Per quanto mi riguarda, da questo punto di vista, ritengo che ogni adulto possa evolvere solo giocando: evangelicamente, ma anche solo logicamente, sarebbe opportuno capire quanto sia importante diventare come un bambino. Intendiamoci, non bisogna restare bambini – il che sarebbe patologico –, ma coscientemente ed evangelicamente, vedicamente, eraclitamente e niceanamente diventare bambini, perché ciò significa, come ho rilevato sopra, diventare sempre più liberi, sperimentare e diventare sempre più creativi ed essere incessantemente dei ricercatori di verità. Personalmente, non chiedo di meglio che diventare sempre più libero, più creativo e più sapiente e quindi di diventare come i fanciulli che vivono i loro giochi con il medesimo spirito.

Un altro grande spirito dell'ottocento, Schiller, afferma esplicitamente che il gioco va posto in primo piano nell'esistenza umana: "E che cosa invero significa un semplice gioco, dal momento che sappiamo che tra tutti gli stati dell'uomo per l'appunto il gioco ed unicamente il gioco è ciò che lo fa completo e nello stesso tempo sviluppa la sua duplice natura? [...] Ed invero, per riassumere finalmente, l'uomo gioca unicamente quando è uomo nel senso pieno della parola ed è pienamente uomo unicamente quando gioca". Secondo Schiller, quindi, l'epifania del bello, l'artisticità, intesa come gioco, ha il privilegio di mantenere in equilibrio le due spinte primarie che rischiano di portare l'uomo verso l'unilateralità dell'una o dell'altra: la vita, che spinge verso il mutamento continuo (caos), e la forma, che invece lo spinge verso la fissità, l'immutabilità dell'ordine e della concettualità. Quindi il gioco come arte, bilanciando le due spinte – che potremmo anche considerare come il vincolo della necessità naturale o dell'istinto e il vincolo della logica o della razionalità –, è una vera e propria educazione alla libertà e una pienezza di verità e gioia perché permette all'uomo di viversi allo stato puro come spirito creatore.

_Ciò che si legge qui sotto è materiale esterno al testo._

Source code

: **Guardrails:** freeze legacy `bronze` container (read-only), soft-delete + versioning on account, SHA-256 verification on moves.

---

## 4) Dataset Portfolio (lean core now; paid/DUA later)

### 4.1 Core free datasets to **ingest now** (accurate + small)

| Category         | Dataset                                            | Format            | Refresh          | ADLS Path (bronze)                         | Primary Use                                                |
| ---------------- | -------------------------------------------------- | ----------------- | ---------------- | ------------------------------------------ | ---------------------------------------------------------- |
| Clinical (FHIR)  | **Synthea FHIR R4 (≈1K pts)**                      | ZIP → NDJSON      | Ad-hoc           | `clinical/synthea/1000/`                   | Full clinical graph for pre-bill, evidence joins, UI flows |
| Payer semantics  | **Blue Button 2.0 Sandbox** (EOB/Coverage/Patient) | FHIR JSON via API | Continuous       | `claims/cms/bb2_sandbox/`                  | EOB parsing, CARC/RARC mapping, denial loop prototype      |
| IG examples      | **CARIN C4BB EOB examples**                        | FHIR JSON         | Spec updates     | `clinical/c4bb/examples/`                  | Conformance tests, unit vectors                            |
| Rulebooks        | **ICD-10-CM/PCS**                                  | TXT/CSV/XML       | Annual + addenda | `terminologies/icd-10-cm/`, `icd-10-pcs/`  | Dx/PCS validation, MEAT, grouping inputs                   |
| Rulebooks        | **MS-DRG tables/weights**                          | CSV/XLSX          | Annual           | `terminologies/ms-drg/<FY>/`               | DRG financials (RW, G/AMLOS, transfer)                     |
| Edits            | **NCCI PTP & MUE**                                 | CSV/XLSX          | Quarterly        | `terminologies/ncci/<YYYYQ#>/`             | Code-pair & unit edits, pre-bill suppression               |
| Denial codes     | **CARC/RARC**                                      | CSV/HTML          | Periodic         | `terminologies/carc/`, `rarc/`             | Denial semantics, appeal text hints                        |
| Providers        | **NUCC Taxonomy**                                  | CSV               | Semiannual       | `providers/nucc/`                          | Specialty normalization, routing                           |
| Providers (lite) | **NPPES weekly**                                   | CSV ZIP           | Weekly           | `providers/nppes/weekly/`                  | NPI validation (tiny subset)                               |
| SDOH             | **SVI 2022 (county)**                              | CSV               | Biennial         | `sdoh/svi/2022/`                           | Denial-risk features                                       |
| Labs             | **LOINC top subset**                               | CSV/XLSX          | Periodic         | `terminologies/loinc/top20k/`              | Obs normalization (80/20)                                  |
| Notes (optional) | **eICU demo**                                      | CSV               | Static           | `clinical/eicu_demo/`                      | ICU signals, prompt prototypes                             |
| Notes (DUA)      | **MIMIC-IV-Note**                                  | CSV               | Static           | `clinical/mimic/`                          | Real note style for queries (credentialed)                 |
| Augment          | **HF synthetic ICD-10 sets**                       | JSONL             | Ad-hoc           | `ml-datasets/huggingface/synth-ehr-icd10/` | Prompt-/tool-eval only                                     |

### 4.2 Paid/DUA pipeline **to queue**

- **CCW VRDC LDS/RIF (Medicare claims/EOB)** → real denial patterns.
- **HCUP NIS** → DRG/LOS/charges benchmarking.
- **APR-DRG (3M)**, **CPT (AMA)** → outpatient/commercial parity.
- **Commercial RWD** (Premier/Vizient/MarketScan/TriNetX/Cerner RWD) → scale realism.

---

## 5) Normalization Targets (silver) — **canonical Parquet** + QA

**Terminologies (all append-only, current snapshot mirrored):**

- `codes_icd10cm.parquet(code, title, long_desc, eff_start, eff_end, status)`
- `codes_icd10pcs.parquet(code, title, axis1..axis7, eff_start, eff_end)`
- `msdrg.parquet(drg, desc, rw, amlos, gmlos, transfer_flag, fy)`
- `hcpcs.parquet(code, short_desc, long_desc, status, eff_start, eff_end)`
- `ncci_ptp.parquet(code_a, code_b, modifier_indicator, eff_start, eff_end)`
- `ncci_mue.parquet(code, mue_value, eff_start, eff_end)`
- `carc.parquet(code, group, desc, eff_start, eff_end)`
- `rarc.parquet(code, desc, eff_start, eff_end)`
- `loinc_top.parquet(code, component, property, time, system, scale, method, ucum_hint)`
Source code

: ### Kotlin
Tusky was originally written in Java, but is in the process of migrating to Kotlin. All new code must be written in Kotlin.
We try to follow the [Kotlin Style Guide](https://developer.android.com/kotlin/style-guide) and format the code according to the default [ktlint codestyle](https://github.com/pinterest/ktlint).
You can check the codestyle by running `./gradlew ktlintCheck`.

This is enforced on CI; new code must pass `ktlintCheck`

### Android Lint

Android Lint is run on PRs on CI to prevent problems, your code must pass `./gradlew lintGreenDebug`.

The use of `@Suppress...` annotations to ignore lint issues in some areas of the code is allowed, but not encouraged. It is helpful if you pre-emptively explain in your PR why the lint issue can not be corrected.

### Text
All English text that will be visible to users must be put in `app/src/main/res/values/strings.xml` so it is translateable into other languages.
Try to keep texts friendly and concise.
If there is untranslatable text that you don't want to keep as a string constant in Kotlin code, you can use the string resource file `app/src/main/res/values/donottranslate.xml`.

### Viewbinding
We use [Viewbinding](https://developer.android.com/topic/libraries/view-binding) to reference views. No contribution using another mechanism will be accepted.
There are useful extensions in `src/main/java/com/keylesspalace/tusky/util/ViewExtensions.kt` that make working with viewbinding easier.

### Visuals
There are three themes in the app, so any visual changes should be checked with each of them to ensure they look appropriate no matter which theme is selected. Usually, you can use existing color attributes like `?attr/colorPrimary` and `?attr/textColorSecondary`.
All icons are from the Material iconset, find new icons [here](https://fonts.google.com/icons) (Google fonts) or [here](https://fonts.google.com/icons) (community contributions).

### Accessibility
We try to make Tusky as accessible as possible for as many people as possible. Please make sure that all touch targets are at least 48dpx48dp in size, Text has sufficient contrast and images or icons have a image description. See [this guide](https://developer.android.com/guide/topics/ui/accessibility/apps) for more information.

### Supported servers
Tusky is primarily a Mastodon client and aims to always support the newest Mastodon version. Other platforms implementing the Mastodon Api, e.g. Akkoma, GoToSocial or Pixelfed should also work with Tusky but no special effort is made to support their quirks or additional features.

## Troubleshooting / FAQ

Una ulteriore conferma di quanto il gioco sia un'attività umana di estremo valore e tutta da riscoprire ce la dà il linguaggio: tutte le lingue c'inducono ad affermare che il termine "serio" nasce dopo quelli legati alla sfera semantica ludica, quasi si trattasse di definire in seconda istanza cosa non è gioco, pertanto come negazione del valore invece positivo rappresentato della parola "gioco".
Come non ricordare in ultimo il fanciullo-dio per antonomasia, Dioniso e i suoi giocattoli? Proprio il dionisiaco ci porta a quella che è stata definita a ragione la pedagogia del transhumanum, vale a dire che il gioco – nell'accezione dionisiaca che comprende anche quella apollinea6 – apre uno spazio alla libera inventiva e alla produttività spirituale-artistica che porta l'uomo a esplorare nuove realtà oltre il conosciuto, oltre la rigidità di schemi veritativi resi ormai obsoleti da una paralisi dell'arte del pensare.

1 Il giuoco divino attraverso il quale, secondo la filosofia del Vedanta, viene creato il mondo.
2 "L'eternità è un bambino che gioca a dadi, è il regno sovrano di un bambino" (DK 52).
3 «In verità vi dico: se non cambiate e non diventate come i bambini, non entrerete nel regno dei cieli" (Mt. 18,3).
4 Troviamo espresse le sue idee sul gioco inteso come arte nel suo libro Lettere sull'educazione estetica dell'uomo.
5 "Le tre metamorfosi" in Così parlò Zarathustra (cammello, leone, fanciullo).